## Task details
From the first line of the data down to and including the line with "Table 4. Measurements for the thermal", copy everything exactly, leaving out pictures.

## Information supplied
"""

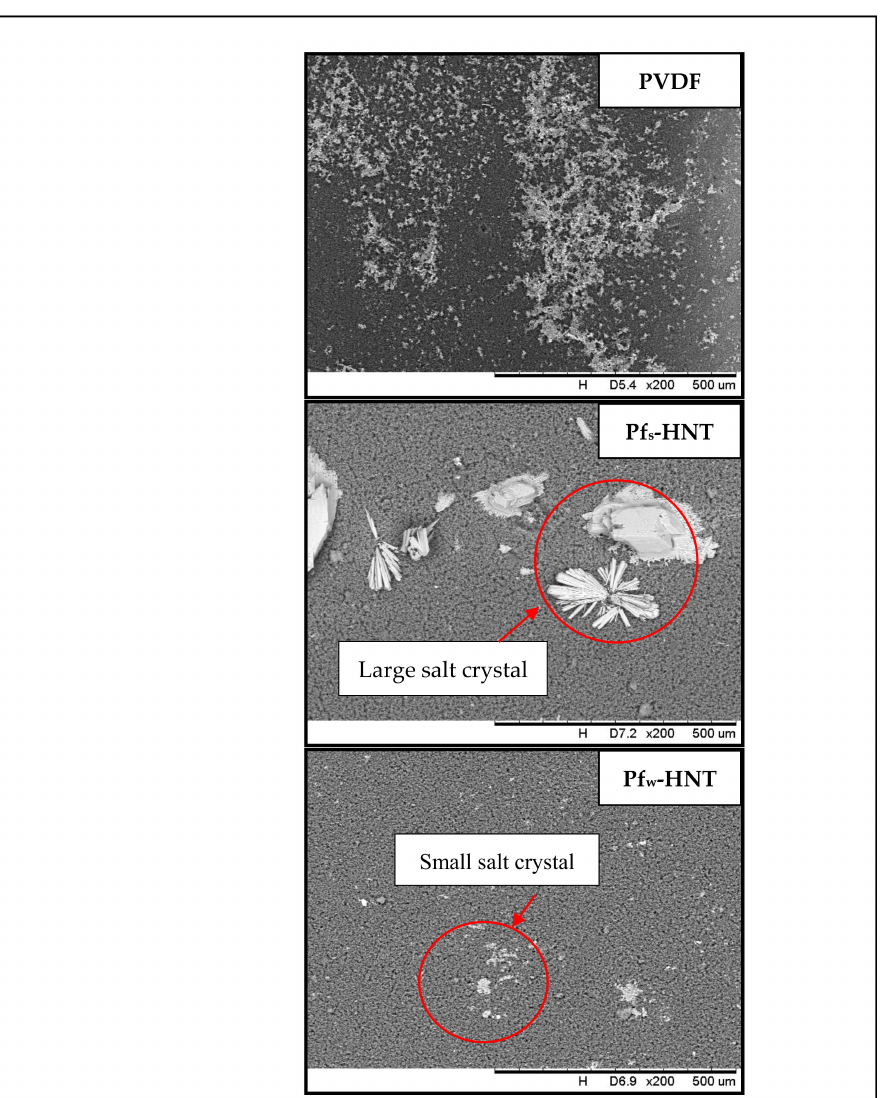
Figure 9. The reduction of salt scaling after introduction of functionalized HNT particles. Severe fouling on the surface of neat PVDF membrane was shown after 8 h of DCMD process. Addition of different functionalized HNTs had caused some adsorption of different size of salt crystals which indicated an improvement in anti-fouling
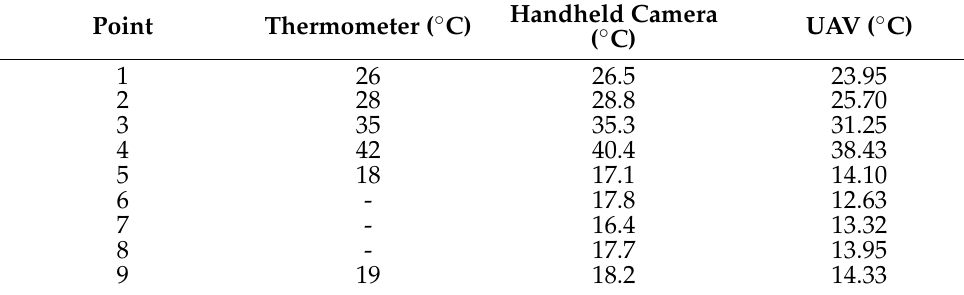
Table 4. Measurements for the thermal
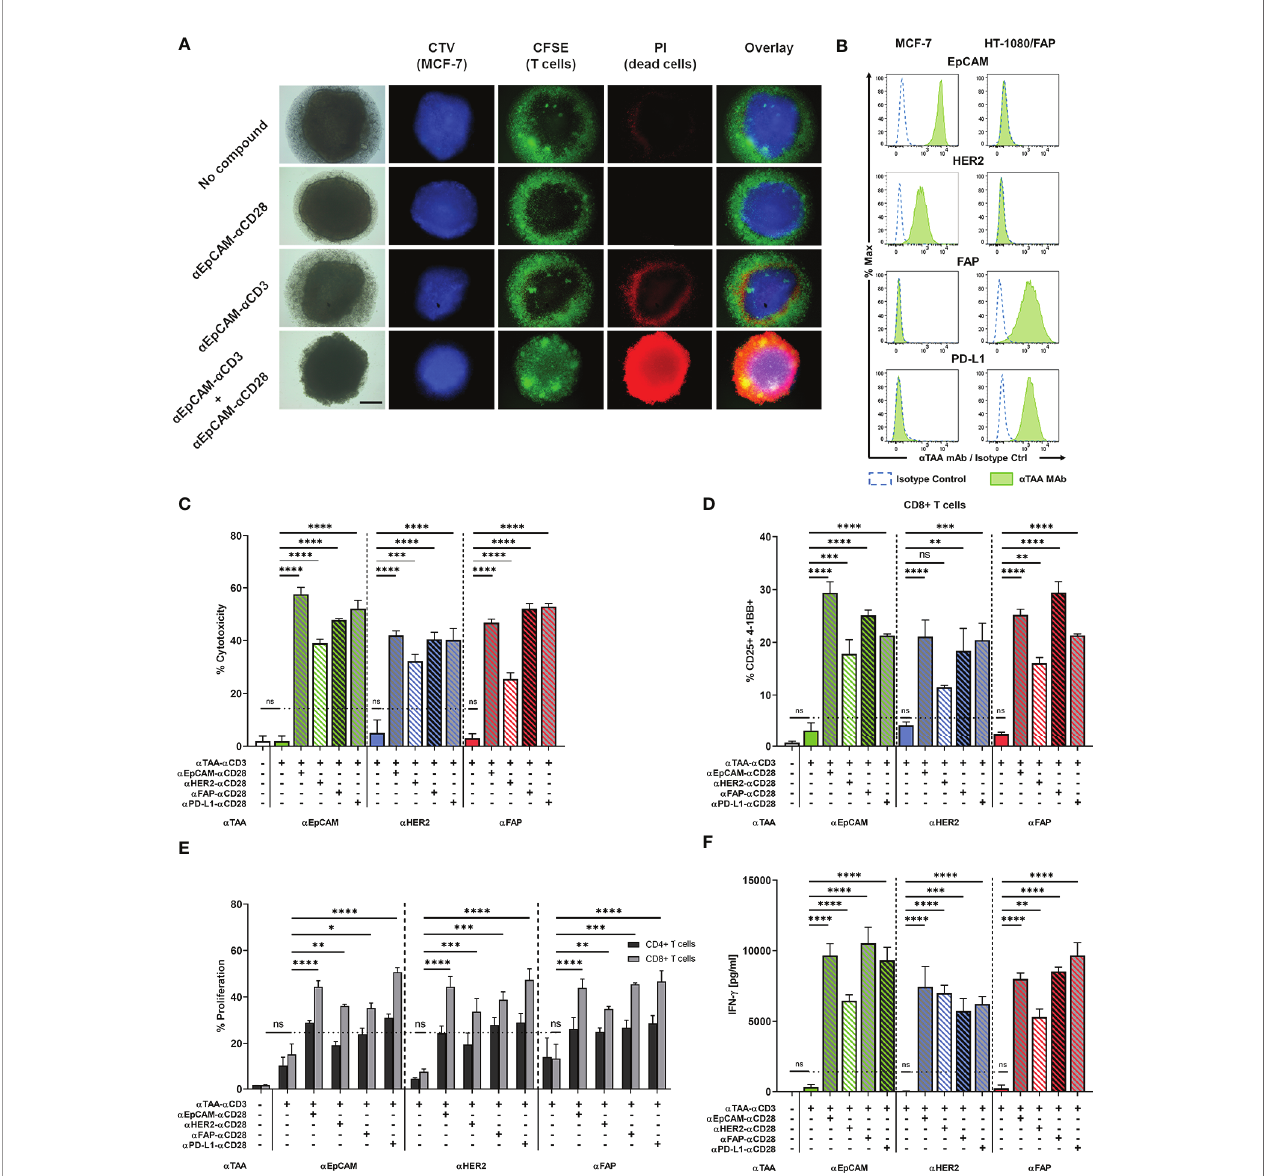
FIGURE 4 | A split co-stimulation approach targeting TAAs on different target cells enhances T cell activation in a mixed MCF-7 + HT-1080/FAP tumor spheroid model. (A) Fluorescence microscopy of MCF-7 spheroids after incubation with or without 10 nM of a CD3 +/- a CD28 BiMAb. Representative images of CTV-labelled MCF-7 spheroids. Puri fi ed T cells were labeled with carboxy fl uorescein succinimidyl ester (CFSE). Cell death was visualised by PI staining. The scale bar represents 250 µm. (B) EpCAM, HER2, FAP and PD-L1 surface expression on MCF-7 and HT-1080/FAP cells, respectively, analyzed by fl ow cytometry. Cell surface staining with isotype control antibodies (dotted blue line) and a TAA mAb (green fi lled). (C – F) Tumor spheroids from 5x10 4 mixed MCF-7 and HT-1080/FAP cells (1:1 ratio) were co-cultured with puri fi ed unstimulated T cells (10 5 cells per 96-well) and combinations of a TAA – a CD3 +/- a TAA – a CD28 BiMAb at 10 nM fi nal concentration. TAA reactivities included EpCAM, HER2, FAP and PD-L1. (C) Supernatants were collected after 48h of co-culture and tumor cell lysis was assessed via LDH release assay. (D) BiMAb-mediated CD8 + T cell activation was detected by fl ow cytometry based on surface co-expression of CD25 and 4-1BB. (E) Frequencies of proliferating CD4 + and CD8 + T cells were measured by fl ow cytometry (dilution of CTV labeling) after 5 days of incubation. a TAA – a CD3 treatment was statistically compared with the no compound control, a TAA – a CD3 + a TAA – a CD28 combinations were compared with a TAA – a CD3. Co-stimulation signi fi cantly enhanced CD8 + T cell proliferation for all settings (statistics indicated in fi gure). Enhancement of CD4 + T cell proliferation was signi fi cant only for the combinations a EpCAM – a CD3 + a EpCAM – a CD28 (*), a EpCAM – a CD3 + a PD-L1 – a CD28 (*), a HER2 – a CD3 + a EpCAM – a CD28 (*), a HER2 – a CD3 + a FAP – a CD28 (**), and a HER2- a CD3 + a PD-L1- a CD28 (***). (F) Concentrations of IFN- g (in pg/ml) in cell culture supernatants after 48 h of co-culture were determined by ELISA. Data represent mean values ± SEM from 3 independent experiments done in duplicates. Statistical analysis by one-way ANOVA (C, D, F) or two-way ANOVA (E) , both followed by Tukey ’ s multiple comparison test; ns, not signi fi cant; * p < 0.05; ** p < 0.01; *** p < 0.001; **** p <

"""

## Result
Figure 9. The reduction of salt scaling after introduction of functionalized HNT particles. Severe fouling on the surface of neat PVDF membrane was shown after 8 h of DCMD process. Addition of different functionalized HNTs had caused some adsorption of different size of salt crystals which indicated an improvement in anti-fouling
Table 4. Measurements for the thermal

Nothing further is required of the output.